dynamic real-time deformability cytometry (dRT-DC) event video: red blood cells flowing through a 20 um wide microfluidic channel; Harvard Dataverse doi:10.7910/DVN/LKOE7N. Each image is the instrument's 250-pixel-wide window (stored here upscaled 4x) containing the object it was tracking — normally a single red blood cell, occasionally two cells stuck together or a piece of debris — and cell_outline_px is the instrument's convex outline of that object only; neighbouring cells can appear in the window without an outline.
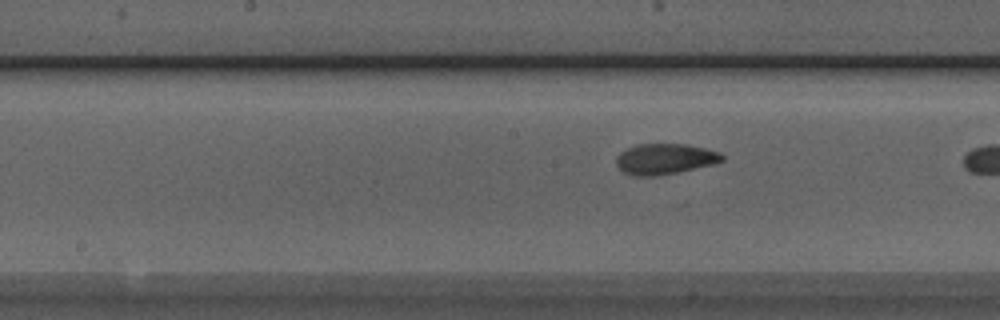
{"species": "Egyptian fruit bat (a non-hibernating species)", "species_latin": "Rousettus aegyptiacus", "temperature_condition": "room temperature", "stored_images_in_passage": 8, "camera_frame_rate_fps": 3000, "um_per_image_px": 0.085, "animal": {"sex": "male"}, "frame": {"image": 1, "passage_image": 8, "time_ms": 2.333, "image_size_px": [1000, 320], "cell_outline_px": [[724, 160], [712, 164], [676, 172], [656, 176], [632, 176], [624, 172], [616, 164], [616, 156], [620, 152], [636, 144], [688, 144], [720, 152], [724, 156]], "centroid_in_image_um": [56.49, 13.5], "position_along_channel_um": 191.7, "area_um2": 18.84}}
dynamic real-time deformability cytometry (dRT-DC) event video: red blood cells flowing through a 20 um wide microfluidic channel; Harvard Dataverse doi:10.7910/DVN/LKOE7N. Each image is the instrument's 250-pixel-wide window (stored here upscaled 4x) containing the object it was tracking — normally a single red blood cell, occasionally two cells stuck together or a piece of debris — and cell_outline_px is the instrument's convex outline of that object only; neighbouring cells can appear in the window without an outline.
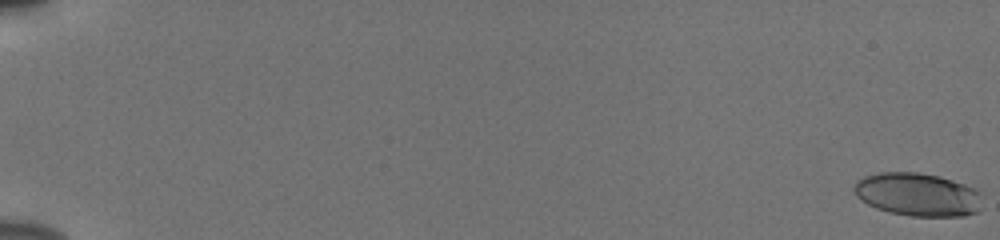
{"species": "human", "species_latin": "Homo sapiens", "temperature_condition": "cold", "stored_images_in_passage": 57, "camera_frame_rate_fps": 3000, "um_per_image_px": 0.085, "donor": {"sex": "male"}, "frame": {"image": 1, "passage_image": 1, "time_ms": 0.0, "image_size_px": [1000, 240], "cell_outline_px": [[980, 208], [976, 212], [964, 216], [912, 216], [888, 212], [876, 208], [860, 200], [856, 196], [852, 188], [856, 180], [864, 176], [880, 172], [916, 172], [940, 176], [976, 188], [980, 192]], "centroid_in_image_um": [77.97, 16.53], "position_along_channel_um": 7.0, "area_um2": 32.48}}
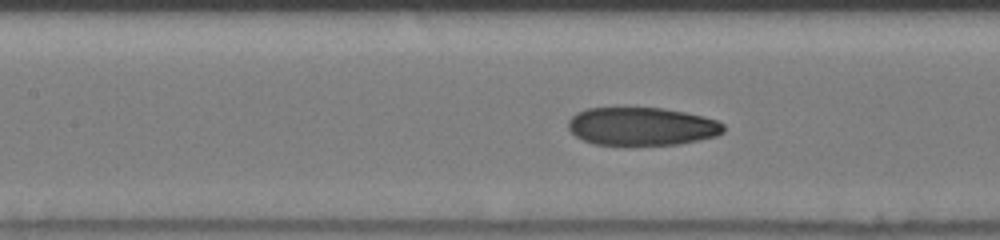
{"frame": {"image": 2, "passage_image": 29, "time_ms": 9.333, "image_size_px": [1000, 240], "cell_outline_px": [[724, 132], [716, 136], [700, 140], [680, 144], [632, 148], [624, 148], [592, 144], [576, 136], [568, 128], [568, 120], [576, 112], [588, 108], [624, 104], [664, 108], [704, 116], [716, 120], [724, 124]], "centroid_in_image_um": [54.49, 10.74], "position_along_channel_um": 152.9, "area_um2": 36.88}}
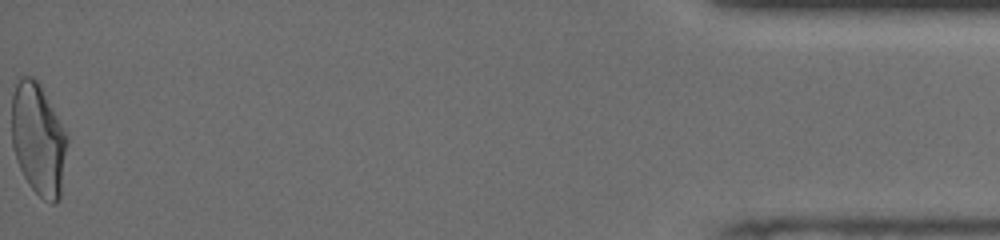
{"frame": {"image": 3, "passage_image": 57, "time_ms": 18.667, "image_size_px": [1000, 240], "cell_outline_px": [[68, 140], [60, 196], [56, 204], [52, 204], [44, 200], [28, 184], [16, 160], [12, 144], [12, 96], [16, 84], [20, 76], [32, 76], [40, 84], [68, 136]], "centroid_in_image_um": [3.25, 11.84], "position_along_channel_um": 431.9, "area_um2": 36.18}, "authors_computed_cell_mechanics": {"area_um2": 34.6222, "velocity_mm_per_s": 3.8573, "shape_relaxation_time_tau1_ms": 5.6362, "shape_relaxation_time_tau2_ms": 1.788, "deformation_change_tau1": 0.1895, "deformation_change_tau2": 0.0799}}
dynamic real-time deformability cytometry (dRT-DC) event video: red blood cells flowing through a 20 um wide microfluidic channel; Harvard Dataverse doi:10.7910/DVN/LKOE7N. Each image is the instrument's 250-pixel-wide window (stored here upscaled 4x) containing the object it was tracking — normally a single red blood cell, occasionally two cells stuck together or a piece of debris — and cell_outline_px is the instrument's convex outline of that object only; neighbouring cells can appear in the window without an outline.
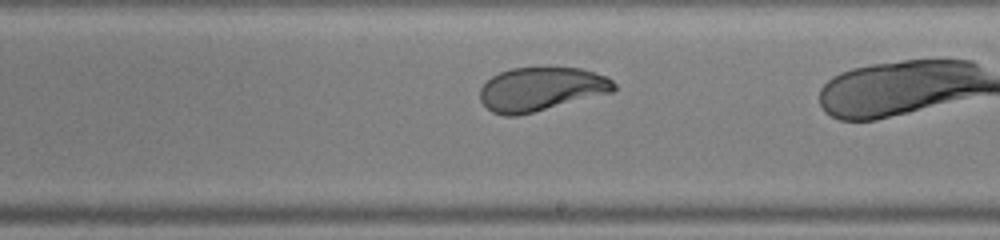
{"species": "human", "species_latin": "Homo sapiens", "temperature_condition": "warm", "stored_images_in_passage": 23, "camera_frame_rate_fps": 3000, "um_per_image_px": 0.085, "donor": {"sex": "male"}, "frame": {"image": 1, "passage_image": 14, "time_ms": 4.333, "image_size_px": [1000, 240], "cell_outline_px": [[616, 88], [612, 92], [516, 116], [504, 116], [492, 112], [480, 100], [480, 88], [492, 76], [500, 72], [512, 68], [580, 68], [608, 76], [616, 84]], "centroid_in_image_um": [45.99, 7.57], "position_along_channel_um": 243.0, "area_um2": 33.81}}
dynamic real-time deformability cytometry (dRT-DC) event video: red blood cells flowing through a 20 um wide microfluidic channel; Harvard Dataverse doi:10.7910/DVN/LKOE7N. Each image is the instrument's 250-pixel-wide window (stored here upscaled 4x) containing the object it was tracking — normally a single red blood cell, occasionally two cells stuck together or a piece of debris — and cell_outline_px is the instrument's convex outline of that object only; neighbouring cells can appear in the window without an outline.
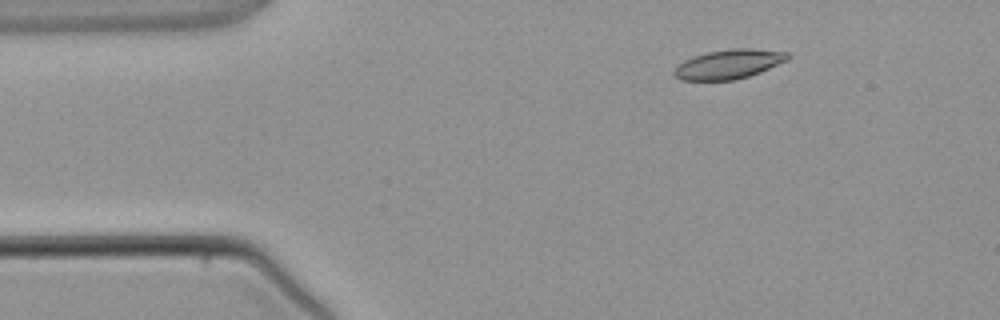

####

Instructions to follow -> Copy out all of the material exactly as written, without its pictures.

Answer to the task ->
dynamic real-time deformability cytometry (dRT-DC) event video: red blood cells flowing through a 20 um wide microfluidic channel; Harvard Dataverse doi:10.7910/DVN/LKOE7N. Each image is the instrument's 250-pixel-wide window (stored here upscaled 4x) containing the object it was tracking — normally a single red blood cell, occasionally two cells stuck together or a piece of debris — and cell_outline_px is the instrument's convex outline of that object only; neighbouring cells can appear in the window without an outline.
{"species": "Egyptian fruit bat (a non-hibernating species)", "species_latin": "Rousettus aegyptiacus", "temperature_condition": "room temperature", "stored_images_in_passage": 8, "camera_frame_rate_fps": 3000, "um_per_image_px": 0.085, "animal": {"sex": "male"}, "frame": {"image": 1, "passage_image": 8, "time_ms": 2.333, "image_size_px": [1000, 320], "cell_outline_px": [[724, 160], [712, 164], [676, 172], [656, 176], [632, 176], [624, 172], [616, 164], [616, 156], [620, 152], [636, 144], [688, 144], [720, 152], [724, 156]], "centroid_in_image_um": [56.49, 13.5], "position_along_channel_um": 191.7, "area_um2": 18.84}}
dynamic real-time deformability cytometry (dRT-DC) event video: red blood cells flowing through a 20 um wide microfluidic channel; Harvard Dataverse doi:10.7910/DVN/LKOE7N. Each image is the instrument's 250-pixel-wide window (stored here upscaled 4x) containing the object it was tracking — normally a single red blood cell, occasionally two cells stuck together or a piece of debris — and cell_outline_px is the instrument's convex outline of that object only; neighbouring cells can appear in the window without an outline.
{"species": "human", "species_latin": "Homo sapiens", "temperature_condition": "cold", "stored_images_in_passage": 57, "camera_frame_rate_fps": 3000, "um_per_image_px": 0.085, "donor": {"sex": "male"}, "frame": {"image": 1, "passage_image": 1, "time_ms": 0.0, "image_size_px": [1000, 240], "cell_outline_px": [[980, 208], [976, 212], [964, 216], [912, 216], [888, 212], [876, 208], [860, 200], [856, 196], [852, 188], [856, 180], [864, 176], [880, 172], [916, 172], [940, 176], [976, 188], [980, 192]], "centroid_in_image_um": [77.97, 16.53], "position_along_channel_um": 7.0, "area_um2": 32.48}}
{"frame": {"image": 2, "passage_image": 29, "time_ms": 9.333, "image_size_px": [1000, 240], "cell_outline_px": [[724, 132], [716, 136], [700, 140], [680, 144], [632, 148], [624, 148], [592, 144], [576, 136], [568, 128], [568, 120], [576, 112], [588, 108], [624, 104], [664, 108], [704, 116], [716, 120], [724, 124]], "centroid_in_image_um": [54.49, 10.74], "position_along_channel_um": 152.9, "area_um2": 36.88}}
{"frame": {"image": 3, "passage_image": 57, "time_ms": 18.667, "image_size_px": [1000, 240], "cell_outline_px": [[68, 140], [60, 196], [56, 204], [52, 204], [44, 200], [28, 184], [16, 160], [12, 144], [12, 96], [16, 84], [20, 76], [32, 76], [40, 84], [68, 136]], "centroid_in_image_um": [3.25, 11.84], "position_along_channel_um": 431.9, "area_um2": 36.18}, "authors_computed_cell_mechanics": {"area_um2": 34.6222, "velocity_mm_per_s": 3.8573, "shape_relaxation_time_tau1_ms": 5.6362, "shape_relaxation_time_tau2_ms": 1.788, "deformation_change_tau1": 0.1895, "deformation_change_tau2": 0.0799}}
dynamic real-time deformability cytometry (dRT-DC) event video: red blood cells flowing through a 20 um wide microfluidic channel; Harvard Dataverse doi:10.7910/DVN/LKOE7N. Each image is the instrument's 250-pixel-wide window (stored here upscaled 4x) containing the object it was tracking — normally a single red blood cell, occasionally two cells stuck together or a piece of debris — and cell_outline_px is the instrument's convex outline of that object only; neighbouring cells can appear in the window without an outline.
{"species": "human", "species_latin": "Homo sapiens", "temperature_condition": "warm", "stored_images_in_passage": 23, "camera_frame_rate_fps": 3000, "um_per_image_px": 0.085, "donor": {"sex": "male"}, "frame": {"image": 1, "passage_image": 14, "time_ms": 4.333, "image_size_px": [1000, 240], "cell_outline_px": [[616, 88], [612, 92], [516, 116], [504, 116], [492, 112], [480, 100], [480, 88], [492, 76], [500, 72], [512, 68], [580, 68], [608, 76], [616, 84]], "centroid_in_image_um": [45.99, 7.57], "position_along_channel_um": 243.0, "area_um2": 33.81}}
dynamic real-time deformability cytometry (dRT-DC) event video: red blood cells flowing through a 20 um wide microfluidic channel; Harvard Dataverse doi:10.7910/DVN/LKOE7N. Each image is the instrument's 250-pixel-wide window (stored here upscaled 4x) containing the object it was tracking — normally a single red blood cell, occasionally two cells stuck together or a piece of debris — and cell_outline_px is the instrument's convex outline of that object only; neighbouring cells can appear in the window without an outline.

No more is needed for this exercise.